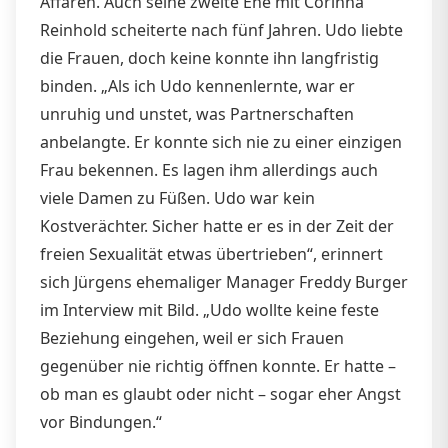
Affären. Auch seine zweite Ehe mit Corinna
Reinhold scheiterte nach fünf Jahren. Udo liebte
die Frauen, doch keine konnte ihn langfristig
binden. „Als ich Udo kennenlernte, war er
unruhig und unstet, was Partnerschaften
anbelangte. Er konnte sich nie zu einer einzigen
Frau bekennen. Es lagen ihm allerdings auch
viele Damen zu Füßen. Udo war kein
Kostverächter. Sicher hatte er es in der Zeit der
freien Sexualität etwas übertrieben“, erinnert
sich Jürgens ehemaliger Manager Freddy Burger
im Interview mit Bild. „Udo wollte keine feste
Beziehung eingehen, weil er sich Frauen
gegenüber nie richtig öffnen konnte. Er hatte –
ob man es glaubt oder nicht – sogar eher Angst
vor Bindungen.“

---

Problem details: Copy out every line in the listing where the word "hatte" appears.

Exercise answer:
Kostverächter. Sicher hatte er es in der Zeit der
gegenüber nie richtig öffnen konnte. Er hatte –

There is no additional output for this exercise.